* **MATERIAL TO PROCESS**:
*** Begin section ***

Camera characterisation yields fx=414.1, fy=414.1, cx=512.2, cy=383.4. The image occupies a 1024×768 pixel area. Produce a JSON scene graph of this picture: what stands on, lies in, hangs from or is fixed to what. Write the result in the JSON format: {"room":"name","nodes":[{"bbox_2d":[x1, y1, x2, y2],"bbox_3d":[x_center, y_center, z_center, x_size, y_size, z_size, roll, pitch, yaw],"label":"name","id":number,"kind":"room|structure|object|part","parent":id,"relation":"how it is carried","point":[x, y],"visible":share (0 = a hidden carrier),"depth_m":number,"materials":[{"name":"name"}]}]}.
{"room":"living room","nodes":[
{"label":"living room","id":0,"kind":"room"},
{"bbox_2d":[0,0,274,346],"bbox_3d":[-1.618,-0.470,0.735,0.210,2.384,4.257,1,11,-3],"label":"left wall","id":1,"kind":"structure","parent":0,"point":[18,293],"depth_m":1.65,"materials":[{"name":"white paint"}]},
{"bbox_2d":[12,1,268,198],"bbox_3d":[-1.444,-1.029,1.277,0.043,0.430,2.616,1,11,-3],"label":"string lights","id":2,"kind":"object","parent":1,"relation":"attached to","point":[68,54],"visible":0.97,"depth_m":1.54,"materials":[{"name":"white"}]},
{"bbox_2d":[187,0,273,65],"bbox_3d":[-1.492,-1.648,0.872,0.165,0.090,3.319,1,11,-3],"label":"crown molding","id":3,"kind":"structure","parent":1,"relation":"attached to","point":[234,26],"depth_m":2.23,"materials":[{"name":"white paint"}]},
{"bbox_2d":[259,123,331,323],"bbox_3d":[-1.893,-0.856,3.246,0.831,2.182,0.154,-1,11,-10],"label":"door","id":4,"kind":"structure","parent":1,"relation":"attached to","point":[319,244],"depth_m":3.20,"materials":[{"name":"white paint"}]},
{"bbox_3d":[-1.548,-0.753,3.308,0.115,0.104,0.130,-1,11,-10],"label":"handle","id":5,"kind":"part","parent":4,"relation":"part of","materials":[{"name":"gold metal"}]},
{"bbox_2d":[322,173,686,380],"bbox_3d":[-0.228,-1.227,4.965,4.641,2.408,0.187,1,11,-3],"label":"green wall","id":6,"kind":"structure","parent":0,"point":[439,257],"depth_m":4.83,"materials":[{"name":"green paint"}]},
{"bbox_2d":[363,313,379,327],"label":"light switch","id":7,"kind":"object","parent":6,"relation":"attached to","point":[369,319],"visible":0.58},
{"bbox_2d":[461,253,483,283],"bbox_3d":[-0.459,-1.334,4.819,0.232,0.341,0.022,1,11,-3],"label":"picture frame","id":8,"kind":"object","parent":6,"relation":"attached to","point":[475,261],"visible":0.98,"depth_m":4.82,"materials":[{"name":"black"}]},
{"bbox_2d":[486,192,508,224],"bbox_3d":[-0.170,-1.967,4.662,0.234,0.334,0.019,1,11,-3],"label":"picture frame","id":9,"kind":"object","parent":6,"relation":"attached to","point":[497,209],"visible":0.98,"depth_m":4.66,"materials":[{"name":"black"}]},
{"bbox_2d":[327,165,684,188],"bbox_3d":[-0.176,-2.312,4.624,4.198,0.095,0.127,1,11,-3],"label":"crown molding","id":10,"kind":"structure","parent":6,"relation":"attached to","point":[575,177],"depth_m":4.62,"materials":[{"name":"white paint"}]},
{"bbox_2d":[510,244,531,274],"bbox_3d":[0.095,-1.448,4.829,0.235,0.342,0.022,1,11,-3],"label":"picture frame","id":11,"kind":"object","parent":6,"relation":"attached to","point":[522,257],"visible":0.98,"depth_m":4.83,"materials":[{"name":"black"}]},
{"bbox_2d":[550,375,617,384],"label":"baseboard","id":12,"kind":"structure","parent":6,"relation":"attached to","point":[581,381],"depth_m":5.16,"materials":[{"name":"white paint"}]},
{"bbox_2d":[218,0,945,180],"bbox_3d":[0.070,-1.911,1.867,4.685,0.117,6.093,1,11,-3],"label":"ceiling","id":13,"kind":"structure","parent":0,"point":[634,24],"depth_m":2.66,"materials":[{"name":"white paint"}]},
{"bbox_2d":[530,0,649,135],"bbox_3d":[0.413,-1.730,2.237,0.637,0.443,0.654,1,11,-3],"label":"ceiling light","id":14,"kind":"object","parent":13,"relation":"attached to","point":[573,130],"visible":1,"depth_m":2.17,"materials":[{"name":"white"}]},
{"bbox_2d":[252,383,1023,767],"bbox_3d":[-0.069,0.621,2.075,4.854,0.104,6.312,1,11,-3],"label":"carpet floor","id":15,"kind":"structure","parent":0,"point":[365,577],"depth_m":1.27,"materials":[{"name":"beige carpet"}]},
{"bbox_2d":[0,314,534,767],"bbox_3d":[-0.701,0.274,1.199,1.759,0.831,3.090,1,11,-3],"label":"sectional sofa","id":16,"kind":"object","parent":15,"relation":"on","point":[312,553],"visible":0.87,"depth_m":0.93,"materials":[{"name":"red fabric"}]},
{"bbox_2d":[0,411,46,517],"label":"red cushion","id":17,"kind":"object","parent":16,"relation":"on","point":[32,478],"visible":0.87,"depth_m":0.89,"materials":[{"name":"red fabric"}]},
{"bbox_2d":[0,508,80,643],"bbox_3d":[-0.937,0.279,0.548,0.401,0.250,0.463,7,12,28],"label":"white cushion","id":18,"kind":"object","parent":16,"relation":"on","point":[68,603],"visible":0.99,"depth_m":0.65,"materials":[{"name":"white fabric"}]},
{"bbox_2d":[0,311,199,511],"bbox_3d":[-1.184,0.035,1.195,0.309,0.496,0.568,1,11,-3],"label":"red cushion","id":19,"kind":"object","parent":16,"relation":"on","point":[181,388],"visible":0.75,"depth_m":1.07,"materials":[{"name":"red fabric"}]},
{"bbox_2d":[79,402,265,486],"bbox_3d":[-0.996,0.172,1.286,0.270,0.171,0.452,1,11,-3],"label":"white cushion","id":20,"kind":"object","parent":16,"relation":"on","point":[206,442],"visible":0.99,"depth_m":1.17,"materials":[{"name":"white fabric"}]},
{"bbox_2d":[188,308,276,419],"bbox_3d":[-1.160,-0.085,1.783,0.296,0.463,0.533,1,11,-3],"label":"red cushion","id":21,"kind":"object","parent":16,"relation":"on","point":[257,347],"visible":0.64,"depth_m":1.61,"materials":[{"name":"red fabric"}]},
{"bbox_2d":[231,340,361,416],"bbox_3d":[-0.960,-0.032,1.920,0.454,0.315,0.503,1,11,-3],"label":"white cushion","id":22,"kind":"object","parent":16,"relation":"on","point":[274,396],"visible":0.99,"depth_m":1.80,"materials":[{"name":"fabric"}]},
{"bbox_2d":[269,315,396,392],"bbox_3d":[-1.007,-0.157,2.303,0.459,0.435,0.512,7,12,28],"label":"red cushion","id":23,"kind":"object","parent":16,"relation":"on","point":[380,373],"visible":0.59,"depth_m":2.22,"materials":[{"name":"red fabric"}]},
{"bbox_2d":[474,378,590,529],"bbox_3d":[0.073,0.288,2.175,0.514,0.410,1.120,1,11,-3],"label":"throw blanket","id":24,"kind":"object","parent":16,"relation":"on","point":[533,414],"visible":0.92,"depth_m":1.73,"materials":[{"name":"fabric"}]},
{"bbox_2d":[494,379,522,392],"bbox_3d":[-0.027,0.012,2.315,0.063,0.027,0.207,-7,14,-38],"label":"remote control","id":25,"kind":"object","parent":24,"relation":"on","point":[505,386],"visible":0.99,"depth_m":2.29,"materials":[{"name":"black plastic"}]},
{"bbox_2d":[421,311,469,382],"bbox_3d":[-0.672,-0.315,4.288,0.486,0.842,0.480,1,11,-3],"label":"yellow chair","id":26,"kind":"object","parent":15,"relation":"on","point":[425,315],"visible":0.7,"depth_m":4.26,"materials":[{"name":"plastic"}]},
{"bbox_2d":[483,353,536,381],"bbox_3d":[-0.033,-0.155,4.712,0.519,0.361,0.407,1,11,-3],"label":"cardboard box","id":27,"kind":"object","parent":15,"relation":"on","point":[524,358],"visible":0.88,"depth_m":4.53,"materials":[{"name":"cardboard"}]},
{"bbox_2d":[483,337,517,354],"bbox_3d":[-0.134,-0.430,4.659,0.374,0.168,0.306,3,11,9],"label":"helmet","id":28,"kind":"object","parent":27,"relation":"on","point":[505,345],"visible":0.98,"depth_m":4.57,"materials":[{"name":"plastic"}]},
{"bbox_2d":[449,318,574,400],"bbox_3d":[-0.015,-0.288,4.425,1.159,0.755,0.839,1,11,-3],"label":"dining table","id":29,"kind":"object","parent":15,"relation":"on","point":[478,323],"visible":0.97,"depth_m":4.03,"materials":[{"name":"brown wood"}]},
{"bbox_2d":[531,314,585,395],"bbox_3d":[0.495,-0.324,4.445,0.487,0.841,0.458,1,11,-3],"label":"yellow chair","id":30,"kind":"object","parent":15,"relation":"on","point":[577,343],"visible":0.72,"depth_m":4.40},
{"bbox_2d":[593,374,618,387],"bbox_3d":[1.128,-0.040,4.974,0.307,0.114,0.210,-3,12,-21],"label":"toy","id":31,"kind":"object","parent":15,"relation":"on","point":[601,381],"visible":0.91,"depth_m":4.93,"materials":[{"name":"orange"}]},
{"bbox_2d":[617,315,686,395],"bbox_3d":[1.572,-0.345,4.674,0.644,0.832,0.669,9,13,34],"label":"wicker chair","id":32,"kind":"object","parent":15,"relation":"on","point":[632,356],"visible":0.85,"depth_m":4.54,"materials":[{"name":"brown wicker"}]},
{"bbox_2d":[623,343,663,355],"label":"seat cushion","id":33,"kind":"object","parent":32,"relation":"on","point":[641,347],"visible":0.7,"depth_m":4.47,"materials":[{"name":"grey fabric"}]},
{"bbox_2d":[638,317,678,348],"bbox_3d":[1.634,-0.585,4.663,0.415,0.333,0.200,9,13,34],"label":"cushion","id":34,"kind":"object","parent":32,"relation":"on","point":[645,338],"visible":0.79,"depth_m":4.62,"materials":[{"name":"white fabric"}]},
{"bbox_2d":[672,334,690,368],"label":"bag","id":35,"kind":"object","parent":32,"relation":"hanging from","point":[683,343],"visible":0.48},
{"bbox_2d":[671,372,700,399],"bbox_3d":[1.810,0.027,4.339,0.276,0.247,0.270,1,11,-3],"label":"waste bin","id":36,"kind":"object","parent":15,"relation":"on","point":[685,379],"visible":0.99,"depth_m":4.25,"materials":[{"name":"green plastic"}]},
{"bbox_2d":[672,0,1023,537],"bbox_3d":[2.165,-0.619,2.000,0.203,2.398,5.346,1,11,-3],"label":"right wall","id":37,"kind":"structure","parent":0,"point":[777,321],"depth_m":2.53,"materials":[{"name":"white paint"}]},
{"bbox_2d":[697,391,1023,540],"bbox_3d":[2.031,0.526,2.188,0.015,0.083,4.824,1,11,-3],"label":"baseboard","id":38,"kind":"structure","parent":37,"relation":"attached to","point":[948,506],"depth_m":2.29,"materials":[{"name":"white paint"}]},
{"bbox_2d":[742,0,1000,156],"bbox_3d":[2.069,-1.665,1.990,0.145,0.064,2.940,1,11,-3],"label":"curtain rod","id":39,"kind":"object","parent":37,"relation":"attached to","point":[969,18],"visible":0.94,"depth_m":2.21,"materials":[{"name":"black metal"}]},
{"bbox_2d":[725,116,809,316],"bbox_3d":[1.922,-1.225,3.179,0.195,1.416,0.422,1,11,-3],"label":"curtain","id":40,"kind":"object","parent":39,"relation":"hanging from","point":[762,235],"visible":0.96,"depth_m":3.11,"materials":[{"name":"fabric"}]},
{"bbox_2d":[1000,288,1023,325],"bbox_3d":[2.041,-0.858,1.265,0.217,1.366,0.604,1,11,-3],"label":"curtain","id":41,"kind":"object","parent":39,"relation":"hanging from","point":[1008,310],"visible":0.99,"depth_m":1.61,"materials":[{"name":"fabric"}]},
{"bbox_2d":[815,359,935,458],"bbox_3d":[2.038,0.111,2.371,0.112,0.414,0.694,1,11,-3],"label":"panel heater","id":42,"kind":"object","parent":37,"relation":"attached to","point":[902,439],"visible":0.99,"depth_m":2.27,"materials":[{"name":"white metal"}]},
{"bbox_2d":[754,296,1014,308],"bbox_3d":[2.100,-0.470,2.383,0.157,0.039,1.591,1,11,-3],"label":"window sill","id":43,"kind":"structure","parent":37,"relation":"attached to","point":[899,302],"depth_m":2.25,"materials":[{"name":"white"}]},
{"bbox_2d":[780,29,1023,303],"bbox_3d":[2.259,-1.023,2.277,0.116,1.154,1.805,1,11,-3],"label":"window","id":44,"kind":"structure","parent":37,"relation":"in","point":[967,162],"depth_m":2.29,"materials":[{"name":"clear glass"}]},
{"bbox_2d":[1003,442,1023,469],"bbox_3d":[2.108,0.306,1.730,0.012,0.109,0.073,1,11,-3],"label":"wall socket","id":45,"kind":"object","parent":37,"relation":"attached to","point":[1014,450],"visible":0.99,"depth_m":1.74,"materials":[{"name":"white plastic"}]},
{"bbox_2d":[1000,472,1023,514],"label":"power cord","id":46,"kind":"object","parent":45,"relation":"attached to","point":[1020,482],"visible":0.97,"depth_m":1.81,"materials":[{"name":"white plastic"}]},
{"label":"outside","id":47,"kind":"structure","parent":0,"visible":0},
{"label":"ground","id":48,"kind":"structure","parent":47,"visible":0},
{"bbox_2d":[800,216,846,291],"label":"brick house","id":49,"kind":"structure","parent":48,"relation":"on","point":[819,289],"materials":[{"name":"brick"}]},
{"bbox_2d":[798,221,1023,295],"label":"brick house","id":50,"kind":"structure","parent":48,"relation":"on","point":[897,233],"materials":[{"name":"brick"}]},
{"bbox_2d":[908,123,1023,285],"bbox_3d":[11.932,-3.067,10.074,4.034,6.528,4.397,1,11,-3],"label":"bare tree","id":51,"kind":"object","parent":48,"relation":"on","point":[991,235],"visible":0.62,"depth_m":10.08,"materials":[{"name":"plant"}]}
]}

*** End section ***

* **AIM OF THE EXERCISE**:
The word to find is "brick". Copy every line of the data that holds it.

* **WRITTEN ANSWER**:
{"bbox_2d":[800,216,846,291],"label":"brick house","id":49,"kind":"structure","parent":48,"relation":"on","point":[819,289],"materials":[{"name":"brick"}]},
{"bbox_2d":[798,221,1023,295],"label":"brick house","id":50,"kind":"structure","parent":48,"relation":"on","point":[897,233],"materials":[{"name":"brick"}]},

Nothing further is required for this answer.